Overexpression Of Mir-125a In Bone Marrow CD34+ cells Of Patients With Myelodysplastic Syndrome Is Correlated To a Poor Prognosis and May Contribute To The Pathogenesis Of The Disease Through The Modulation Of NF-Kb Activation and Enhancement Of Differentiation Arrest

Myelodysplastic syndromes (MDS) are a group of clonal malignancies characterized by impaired proliferation and differentiation of hematopoietic stem cells and precursors. The involvement of toll-like receptor (TLR)-mediated signalling in the modulation of myeloid differentiation and its participation in the pathogenesis of MDS are well documented (Wei et al 2013). Increased signaling through this pathway leads to the constitutive activation of NF-kB, which regulates the production of cytokines and mediates cell proliferation and apoptosis (Starczynowski 2010). In addition to the expression of proteins involved in inflammation, the TRL pathway also induces the expression of microRNAs (miRNAs) which participate in the fine-tuning of the inflammatory response (Kawai and Akira 2010). miR-125a and miR-125b are known modulators of hematopoiesis (Gerrits et al. 2012) and have been reported to be involved in several lymphoid and myeloid diseases. Little is known about their role in the pathogenesis of MDS. Interestingly, NF-kB-activating ability has been described for both miR-125a/b (Kim et al. 2012), and miR-125b appears to be upregulated by NF-kB within a positive feedback loop (Zhou et al. 2009; Tan et al. 2012). The aim of this work was to analyze the expression of miR-125a/b in MDS CD34+ cells and to study their relationship with the TLR pathway and differentiation.

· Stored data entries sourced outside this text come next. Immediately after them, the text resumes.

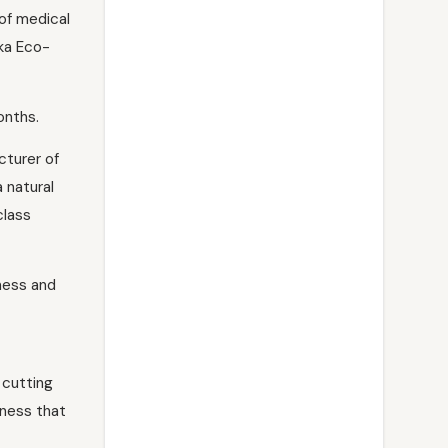
of medical
ka Eco-
onths.
cturer of
 natural
class
ness and
 cutting
hness that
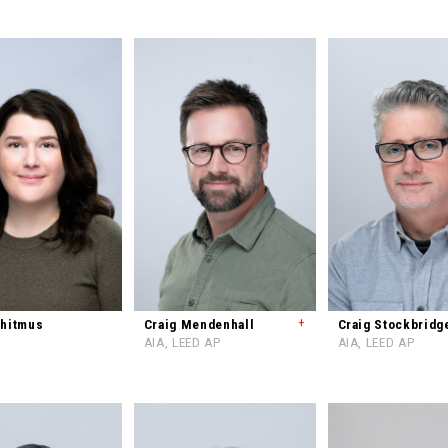
+
Whitmus
Craig Mendenhall
Craig Stockbridg
AIA, LEED AP
AIA, LEED AP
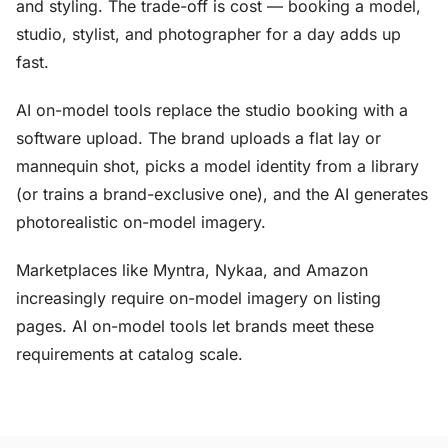
and styling. The trade-off is cost — booking a model,
studio, stylist, and photographer for a day adds up
fast.
AI on-model tools replace the studio booking with a
software upload. The brand uploads a flat lay or
mannequin shot, picks a model identity from a library
(or trains a brand-exclusive one), and the AI generates
photorealistic on-model imagery.
Marketplaces like Myntra, Nykaa, and Amazon
increasingly require on-model imagery on listing
pages. AI on-model tools let brands meet these
requirements at catalog scale.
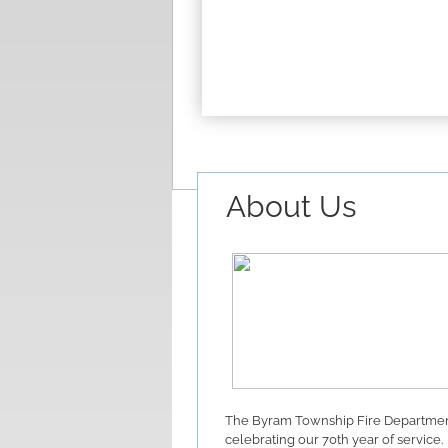
About Us
The Byram Township Fire Departmen
celebrating our 70th year of service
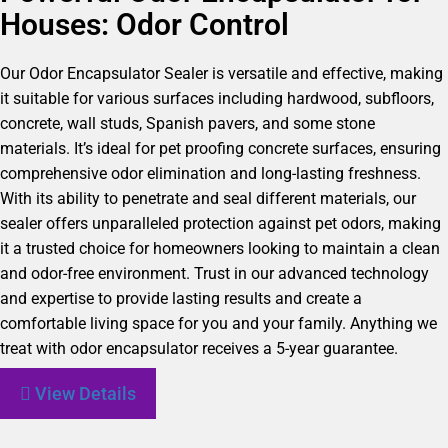
Houses: Odor Control
Our Odor Encapsulator Sealer is versatile and effective, making
it suitable for various surfaces including hardwood, subfloors,
concrete, wall studs, Spanish pavers, and some stone
materials. It’s ideal for pet proofing concrete surfaces, ensuring
comprehensive odor elimination and long-lasting freshness.
With its ability to penetrate and seal different materials, our
sealer offers unparalleled protection against pet odors, making
it a trusted choice for homeowners looking to maintain a clean
and odor-free environment. Trust in our advanced technology
and expertise to provide lasting results and create a
comfortable living space for you and your family. Anything we
treat with odor encapsulator receives a 5-year guarantee.
View Details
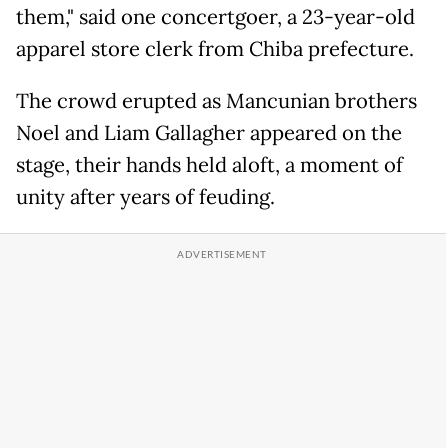
them," said one concertgoer, a 23-year-old
apparel store clerk from Chiba prefecture.
The crowd erupted as Mancunian brothers
Noel and Liam Gallagher appeared on the
stage, their hands held aloft, a moment of
unity after years of feuding.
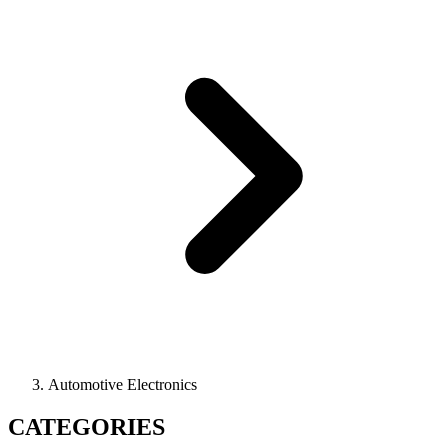
Automotive Electronics
CATEGORIES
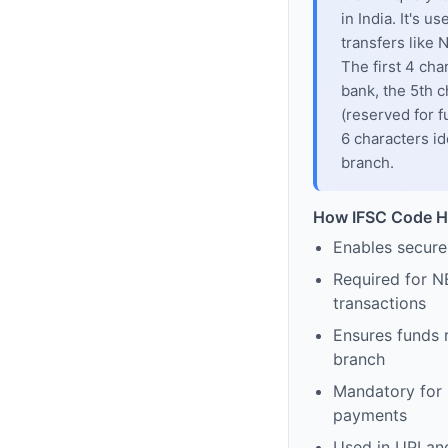
in India. It's u
transfers like
The first 4 cha
bank, the 5th c
(reserved for f
6 characters id
branch.
How IFSC Code H
Enables secure
Required for N
transactions
Ensures funds 
branch
Mandatory for s
payments
Used in UPI and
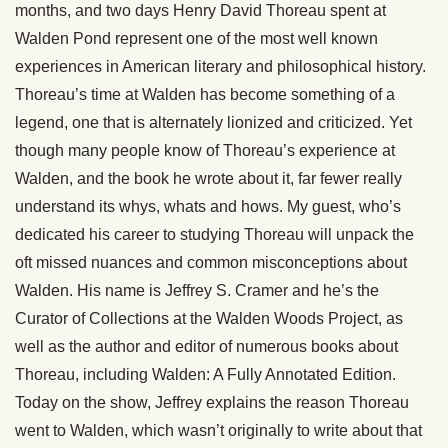
months, and two days Henry David Thoreau spent at
Walden Pond represent one of the most well known
experiences in American literary and philosophical history.
Thoreau’s time at Walden has become something of a
legend, one that is alternately lionized and criticized. Yet
though many people know of Thoreau’s experience at
Walden, and the book he wrote about it, far fewer really
understand its whys, whats and hows. My guest, who’s
dedicated his career to studying Thoreau will unpack the
oft missed nuances and common misconceptions about
Walden. His name is Jeffrey S. Cramer and he’s the
Curator of Collections at the Walden Woods Project, as
well as the author and editor of numerous books about
Thoreau, including Walden: A Fully Annotated Edition.
Today on the show, Jeffrey explains the reason Thoreau
went to Walden, which wasn’t originally to write about that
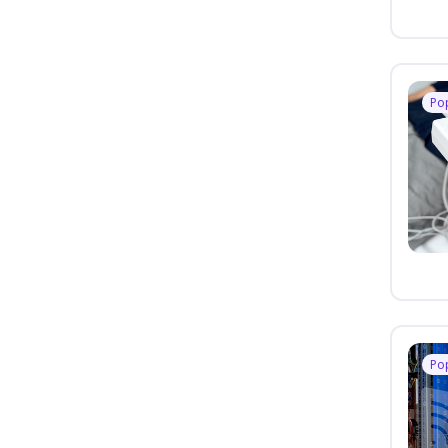
Po
Po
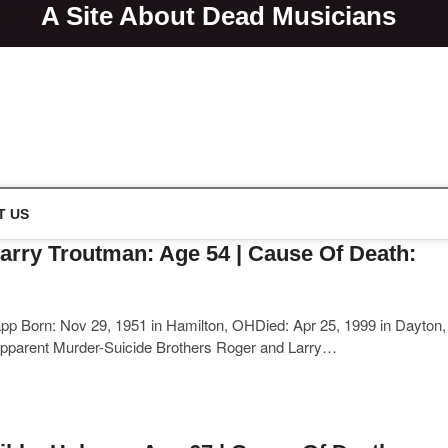
lvis
A Site About Dead Musicians
s
T US
arry Troutman: Age 54 | Cause Of Death:
p Born: Nov 29, 1951 in Hamilton, OHDied: Apr 25, 1999 in Dayton,
pparent Murder-Suicide Brothers Roger and Larry…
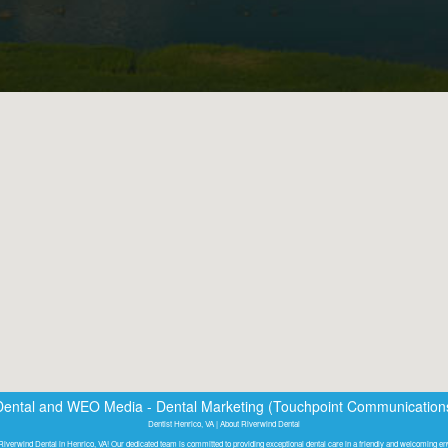
Dental
and
WEO Media - Dental Marketing
(Touchpoint Communications 
Dentist Henrico, VA | About Riverwind Dental
iverwind Dental in Henrico, VA! Our dedicated team is committed to providing exceptional dental care in a friendly and welcoming e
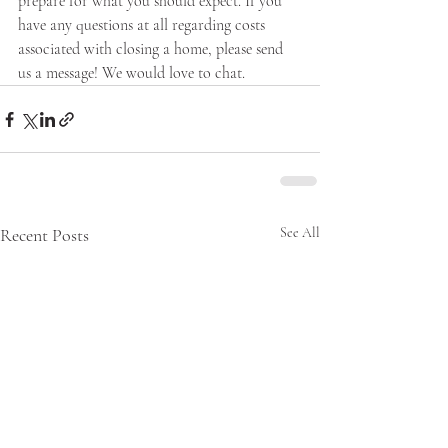
prepare for what you should expect. If you 
have any questions at all regarding costs 
associated with closing a home, please send 
us a message! We would love to chat.
Recent Posts
See All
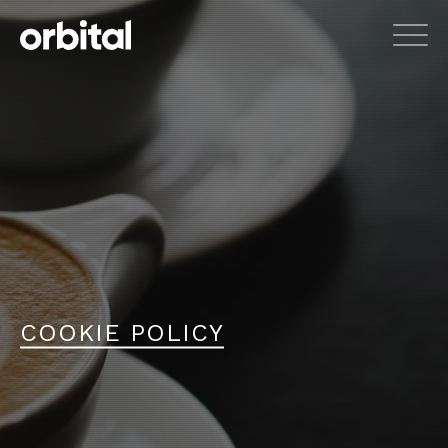
COOKIE POLICY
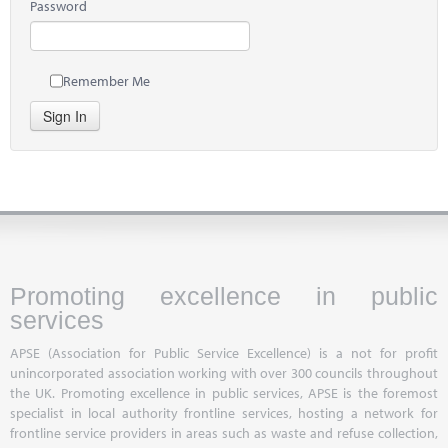
Password
Remember Me
Sign In
Promoting excellence in public
services
APSE (Association for Public Service Excellence) is a not for profit
unincorporated association working with over 300 councils throughout
the UK. Promoting excellence in public services, APSE is the foremost
specialist in local authority frontline services, hosting a network for
frontline service providers in areas such as waste and refuse collection,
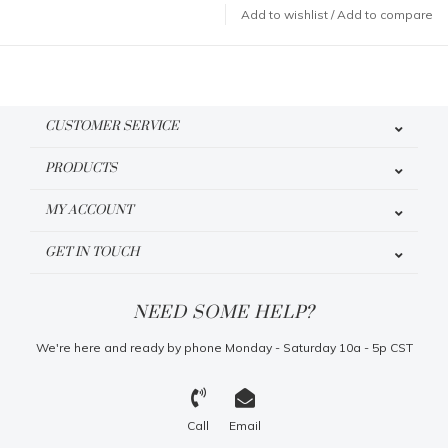
Add to wishlist
/
Add to compare
CUSTOMER SERVICE
PRODUCTS
MY ACCOUNT
GET IN TOUCH
NEED SOME HELP?
We're here and ready by phone Monday - Saturday 10a - 5p CST
Call
Email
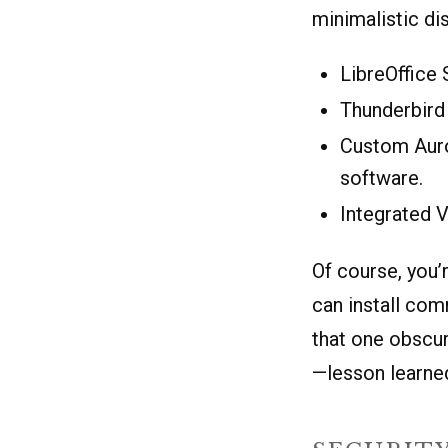
minimalistic di
LibreOffice 
Thunderbird 
Custom Auro
software.
Integrated V
Of course, you’
can install com
that one obscur
—lesson learned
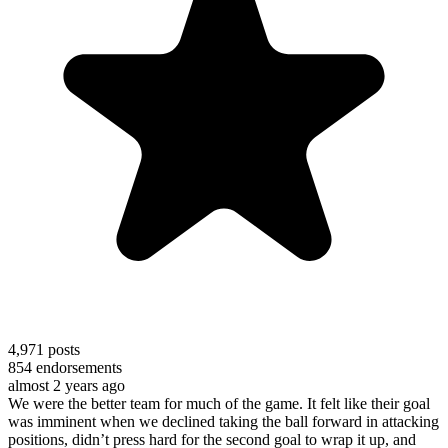
4,971
posts
854
endorsements
almost 2 years ago
We were the better team for much of the game. It felt like their goal
was imminent when we declined taking the ball forward in attacking
positions, didn’t press hard for the second goal to wrap it up, and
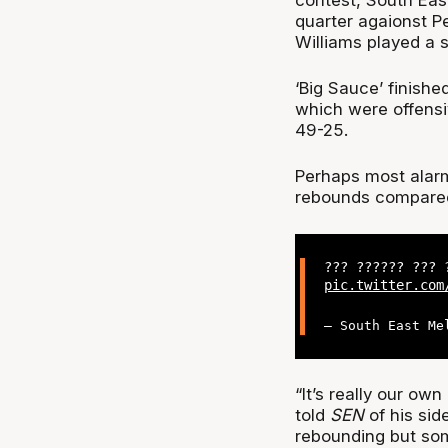
quarter agaionst Pe
Williams played a st
‘Big Sauce’ finish
which were offensi
49-25.
Perhaps most alarmi
rebounds compared 
??? ?????? ???
pic.twitter.com
— South East Me
“It’s really our ow
told
SEN
of his si
rebounding but so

For this purpose, we analyzed the expression of miR-125a/b by qPCR in bone marrow CD34+ cells of 48 MDS patients, compared it with expression in healthy donors and studied the correlation with overall survival. In our study, we included miR-99b, which is clustered with miR-125a in the genome. Levels of TLR pathway components were detected by qPCR and correlated to those of the miRNAs. Activation of NF-kB was determined in Meg-01 and KG1 cells by the luciferase reporter gene assay, using a vector containing NF-kB responsive elements. Differentiation was studied in K562 and MDS-L cells through colony formation assays combined with analyses of the expression of specific markers by qPCR. For these experiments we used miRNA analogs and a miR-125a anti-sense oligonucleotide.

Our results showed that miR-125a, but not miR-125b, is strongly overexpressed in MDS patients (∼15-fold of controls; P<0.01) and that miR-125a levels are significantly and negatively correlated to overall survival of MDS patients (P<0.05). Moreover, expression of miR-99b is also directly connected to the progression of the disease (P<0.05). Both miR-125a and miR-99b cooperate in vitro in the activation of NF-kB (P<0.001); however, we observed a negative correlation between miR-99b/miR-125a expression and levels of TLR2, TLR7 and their downstream proteins MyD88 and JMJD3 (P<0.05), suggesting that NF-kB activation by the miRNA cluster occurs in the absence of TLR signaling. Furthermore, we observed a ∼4-fold increase in NF-kB activity after miR-125a inhibition in the presence of a TLR2 agonist (P<0.001), indicating that miR-125a acts as an NF-kB inhibitor upon TLR stimulation. These results show that miR-125a is involved in the fine-tuning of NF-kB activity and that its effects may depend on the status of the TLR pathway. We then investigated the role of miR-125a in hematopoiesis and found that this miRNA contributes to the blockade of differentiation in the cell lines studied. Therefore, miR-125a could be involved in the pathogenesis or progression of MDS through the modulation of NF-kB activity and differentiation arrest. Thus, this miRNA could be a good prognostic marker and is a potential therapeutic target in MDS.